The sadness has spread and I feel bad about that. He has discovered his own sadness separate from mine. We are in family sessions now and he has his own therapist. I will pause him in front of our wedding photo sometimes not to rub in what we were but to show him what we can be again. We are getting a new sofa and I have shown him the picture of the one I like and asked him about the color. It will be our sofa in our apartment. He bought a piece of art, a watercolor from Star Wars, and we are finding a space on the wall together.

I’m in the front room now which is one room away from the sunroom. You walk through the dining room and then left and there I am. It is my favorite room. My husband has just returned home. I call out— but he doesn’t respond. I think it’s because he’s not used to me calling his name. I change my call to something he recognizes- I’m in here. Our place is not very big so he would walk my way anyway. “Hey,” he says as he removes his mask and throws his heavy bag onto the dining room table. “What you working on?” I’m wearing my glasses and he tilts his head and smiles.
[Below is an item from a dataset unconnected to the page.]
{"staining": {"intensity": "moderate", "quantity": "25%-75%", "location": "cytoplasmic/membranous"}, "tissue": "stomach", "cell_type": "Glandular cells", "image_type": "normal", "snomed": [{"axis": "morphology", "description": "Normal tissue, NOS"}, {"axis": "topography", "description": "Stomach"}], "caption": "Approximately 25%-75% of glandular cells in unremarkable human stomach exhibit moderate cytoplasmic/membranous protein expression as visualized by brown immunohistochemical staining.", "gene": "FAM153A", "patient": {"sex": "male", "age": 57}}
When I wear them he always tell me I look beautiful and I wonder if he would tell me that now but I say, “The blog.” I’m fidgeting to finish the sentence. I can see he wants to talk .I close the computer and walk from the sunroom through the dining room , the living room and into the bedroom. I stand in front of my dresser and look at us hanging so nicely framed on the wall. I think of the word “together”, I think of us, of us then and us now. I say the word “together” but not aloud. I am not saying my needs aloud. I am hoping he will come into the bedroom and stand next to me. Maybe he would put his arm around me, bend over and kiss me on the head. He might say “look at us” as if he were seeing an old photo of a couple he knew long ago. I stand in front of the photo way to long. I’ve been working on the last sentence to the blog way to long. I’m not sure how all of this will turn out.